TASK PROMPT: Could you copy, word for word, the passage of the blog post below starting at "I am currently" and ending at "thinking valuable thoughts."?

EXCERPT:
■ ■ ■ ■ ■ ■ ■

I am currently abroad in Ireland, and have not posted for the last two days. This is due to my much larger posts coming up, one in reference to my travels here in Ireland, and one regarding the Alex Rodriguez hysteria. Enjoy the day, and keep thinking valuable thoughts.
I just finished Stories Done by Mikal Gilmore and would like to take some time to appreciate the book and presume to offer constructive criticism. Writing about 1960’s music figures, Gilmore takes interviews and history and molds a comprehensive and multifaceted background to the ruin and beauty of the Sixties movement. The collection was tastefully built and the writing is largely excellent, good enough to make me want to sit down and write essays of my own. The difficulty with assembling separately published articles, as any author is doubtless aware of, is ensuring that these different focuses arc in a common theme. Stories Done achieves this topical relevance seamlessly, and manages to maintain individuality between pieces.
I had an issue with some of the repetition that popped up in the articles, such as the summaries regarding the negative aspects of 1967’s “Summer of Love” (which appears in the Grateful Dead, Harrison, Haight-Ashbury, and Kesey pieces) and the continuous mentioning of Tupac, Biggie, Bruce etc as modern examples of visionary and politically conscious work. While Gilmore obviously didn’t mean it this way, the constant shout outs to a handful of luminaries made them seem like stock references. What about A Tribe Called Quest or Sublime? I understand that the essays may require a bit of synopsizing in order to explain the actions of the character, but further editing the articles in recognition of potential reiteration would have been beneficial. Granted, perhaps he was against changing any of the past work to accommodate the collection, but as the reader I cannot assume this is the case.
The Cash and Allman Brothers Band articles were the two strongest because they were the most successful at molding quotes, summary of past events, and Gilmore’s clear love of music into passionate writing. An excerpt from the Allman Brothers Band—“it was merely another ghost in the memory-skein of ghosts, knitted together by the bonds of dark remembrances and lost dreams” is lyrical in its own right while avoiding melodrama.

■ ■ ■ ■ ■ ■ ■

COLLECTED DATA:
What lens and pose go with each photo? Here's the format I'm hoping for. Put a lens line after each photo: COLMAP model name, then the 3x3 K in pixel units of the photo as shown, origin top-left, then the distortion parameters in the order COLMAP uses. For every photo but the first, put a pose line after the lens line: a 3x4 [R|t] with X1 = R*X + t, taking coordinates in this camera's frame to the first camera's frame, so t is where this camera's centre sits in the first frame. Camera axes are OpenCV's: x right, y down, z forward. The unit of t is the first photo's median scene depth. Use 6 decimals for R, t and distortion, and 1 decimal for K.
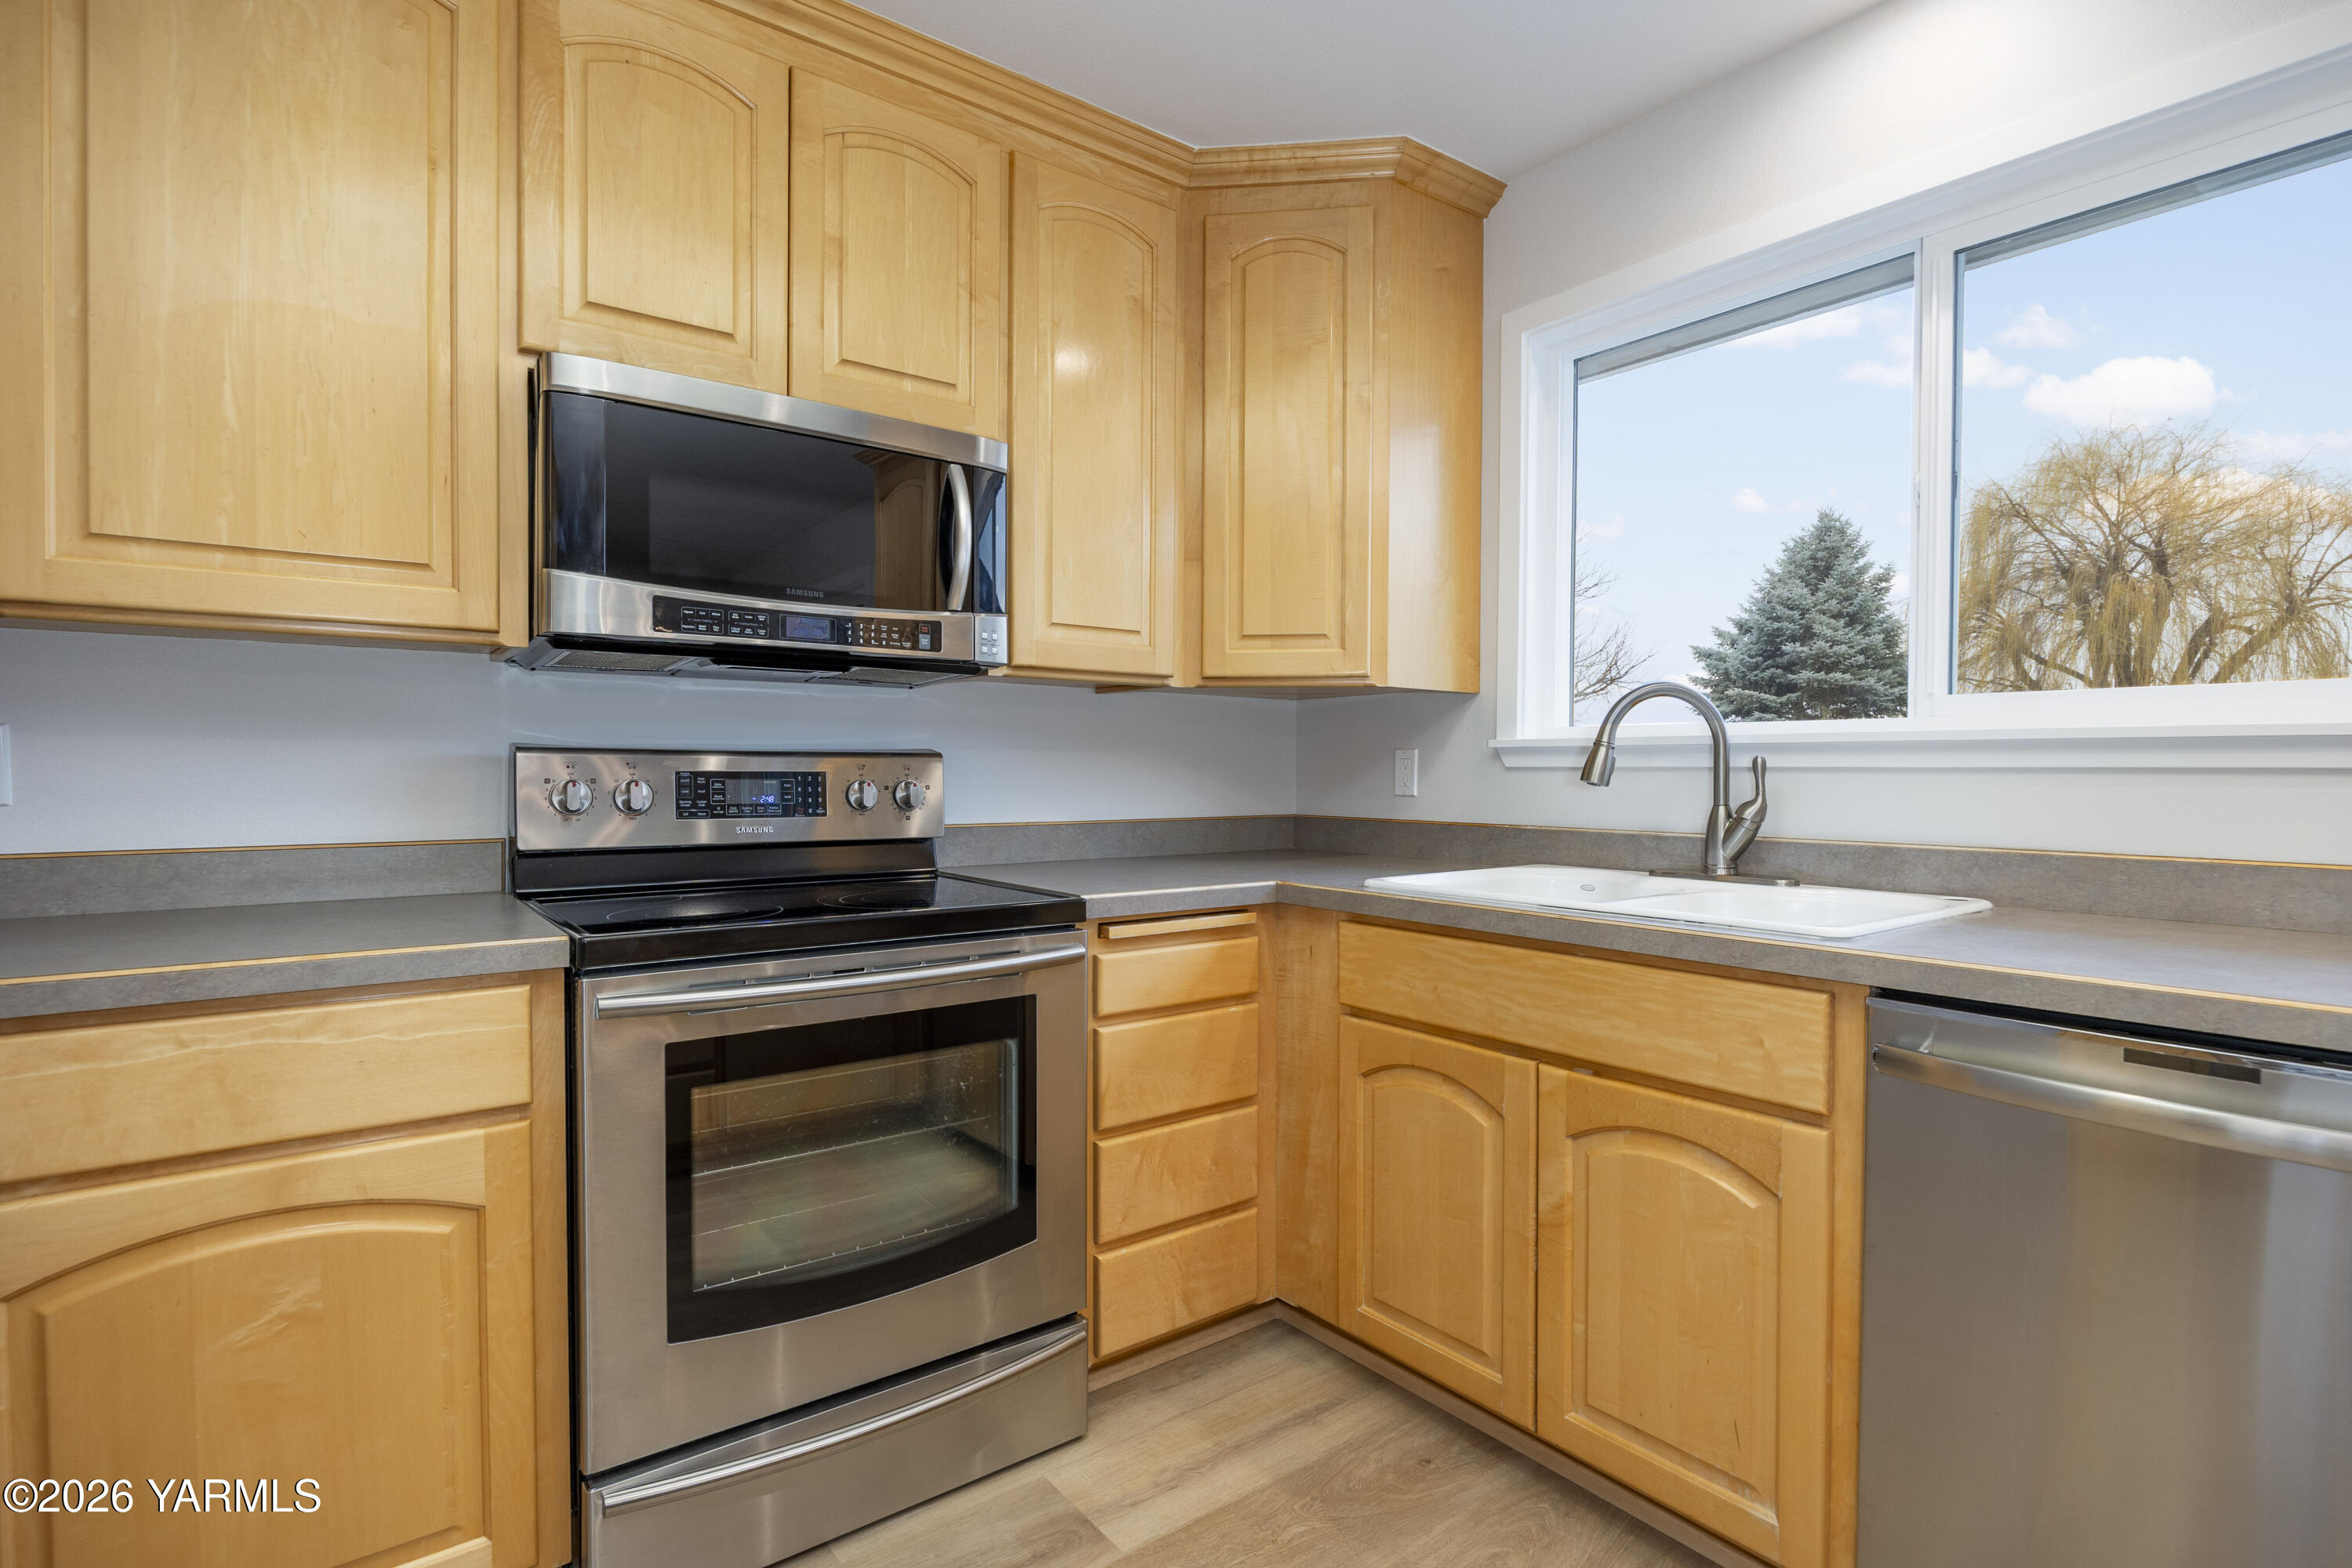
lens RADIAL K [[1142.8, 0, 1197.0], [0, 1142.8, 779.6], [0, 0, 1]] dist [-0.000252, 0.000326]
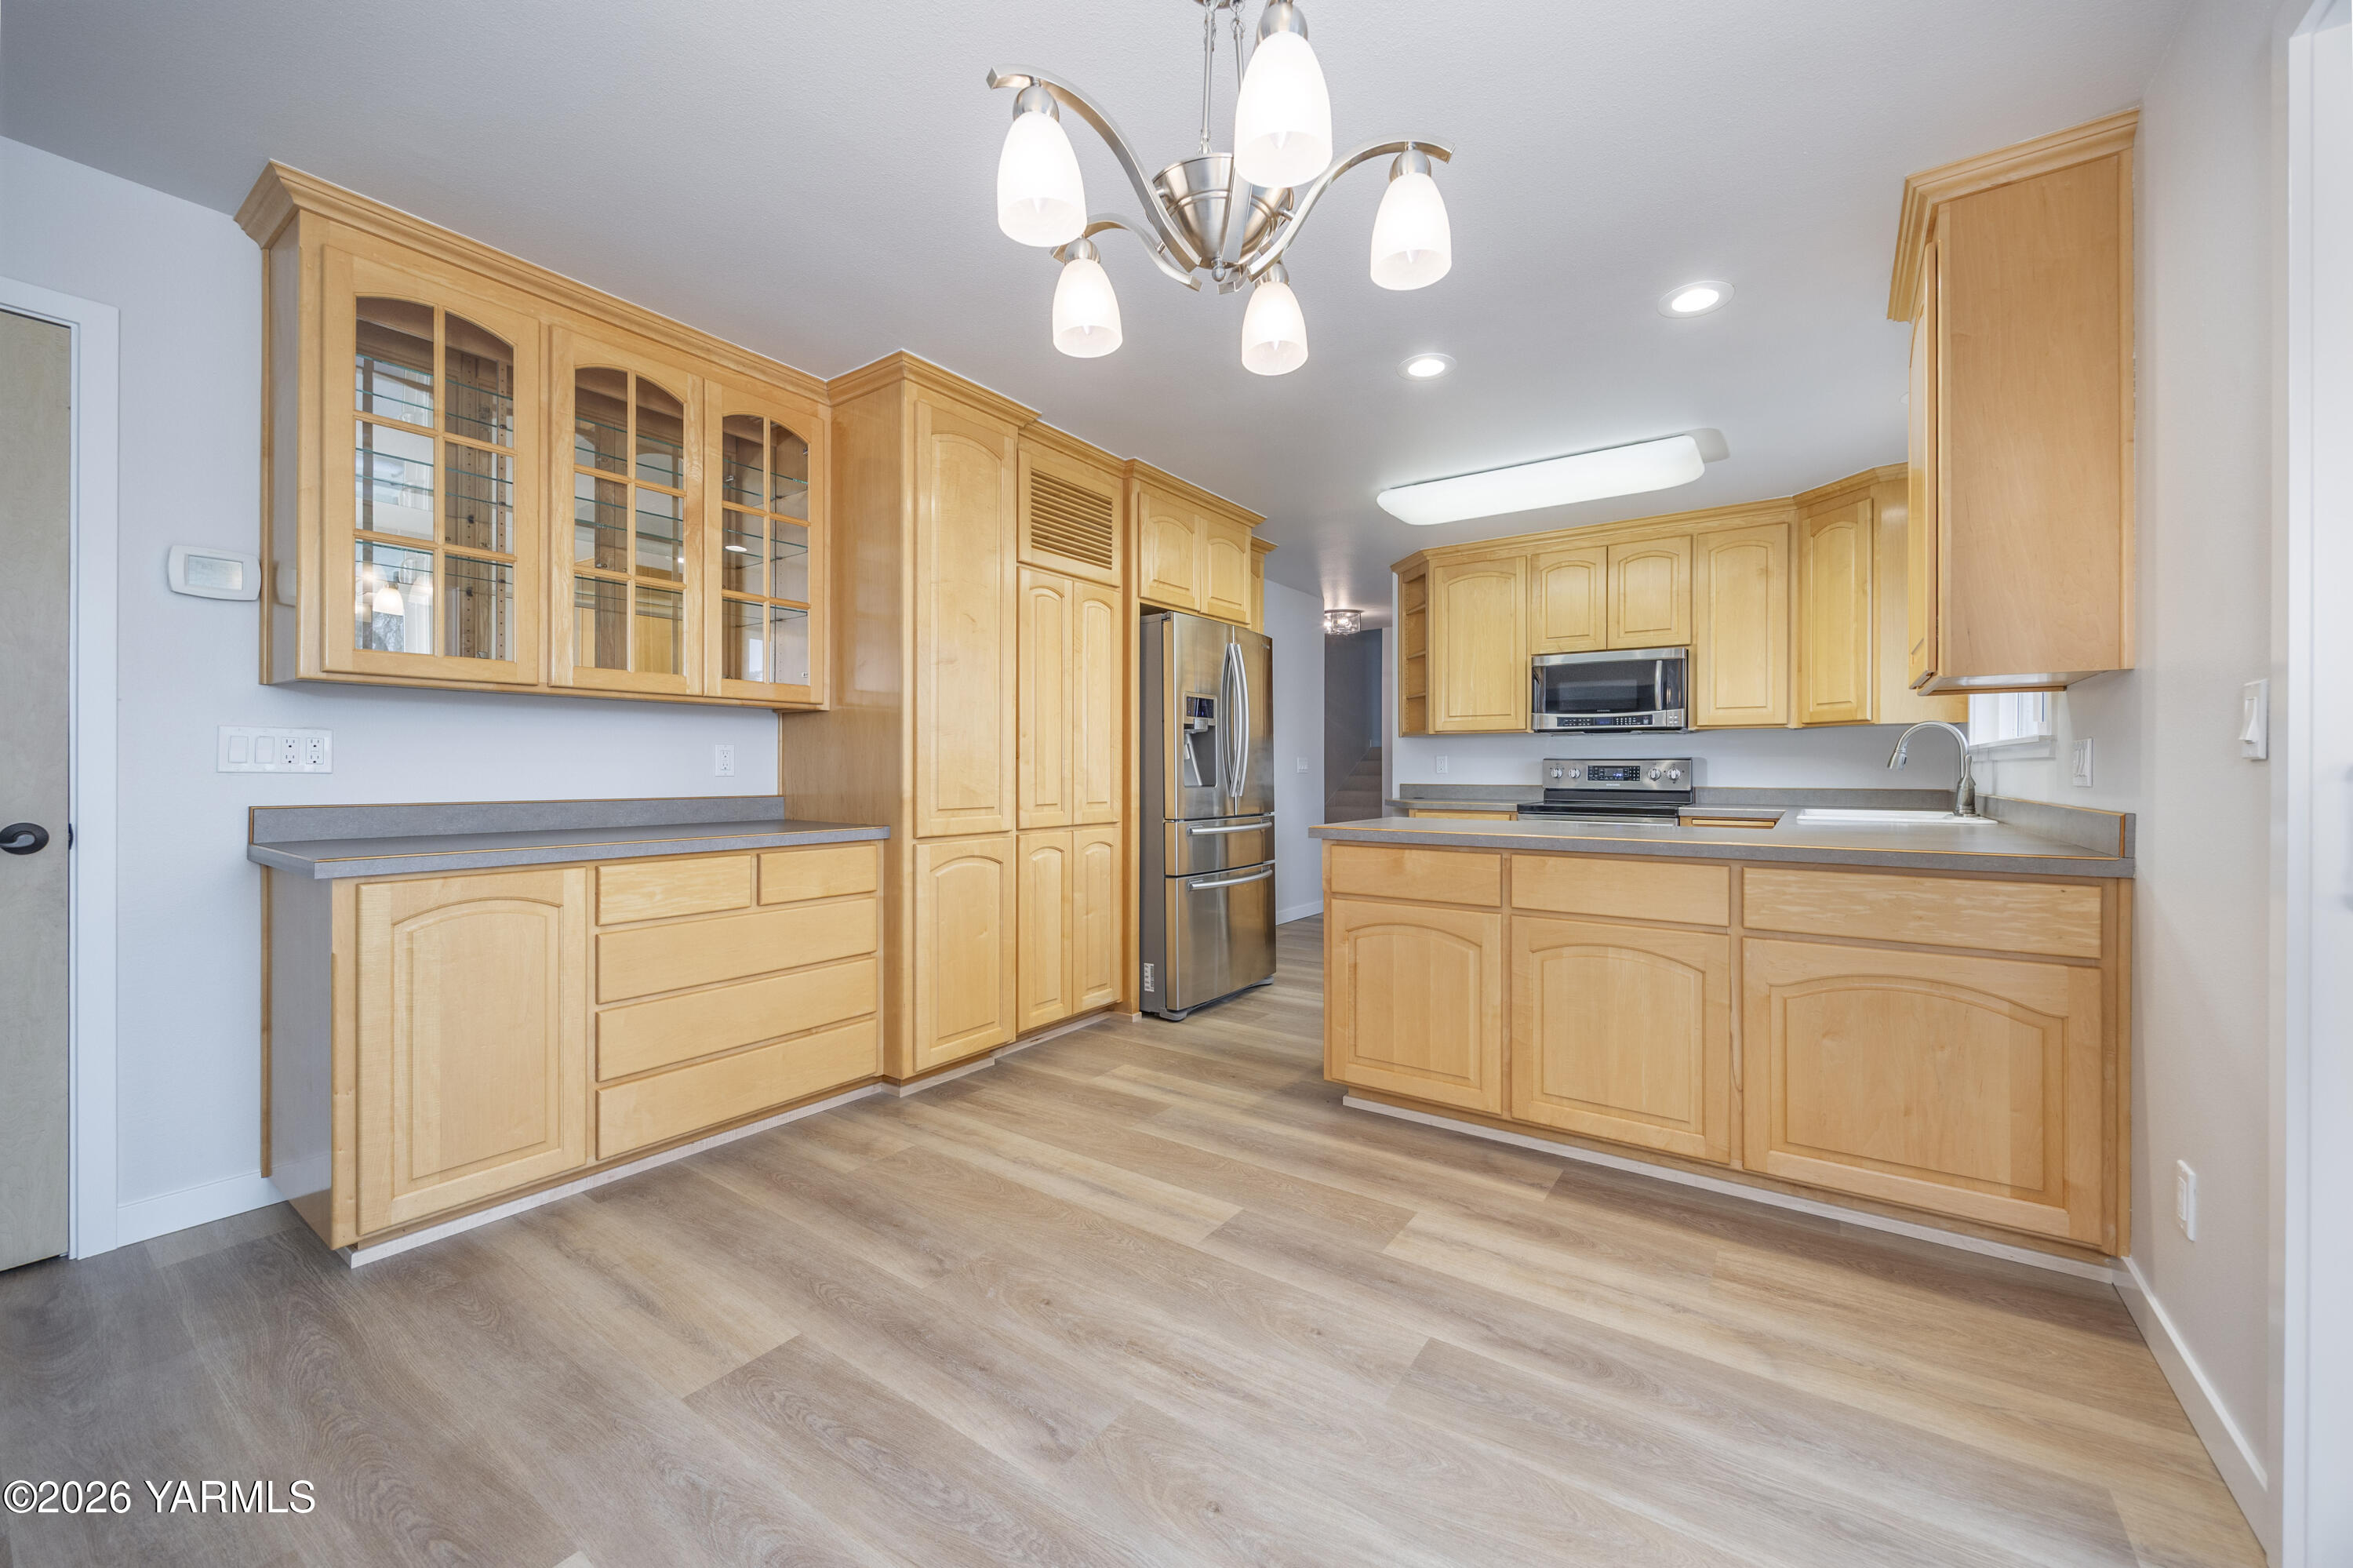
lens RADIAL K [[898.2, 0, 1172.1], [0, 898.2, 788.7], [0, 0, 1]] dist [-0.001209, -0.000023]
pose [[0.268794, 0.018871, -0.963013, 1.632223], [-0.004819, 0.999822, 0.018247, 0.016050], [0.963186, -0.000264, 0.268837, -0.788817]]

■ ■ ■ ■ ■ ■ ■

ANSWER BOX:
I am currently abroad in Ireland, and have not posted for the last two days. This is due to my much larger posts coming up, one in reference to my travels here in Ireland, and one regarding the Alex Rodriguez hysteria. Enjoy the day, and keep thinking valuable thoughts.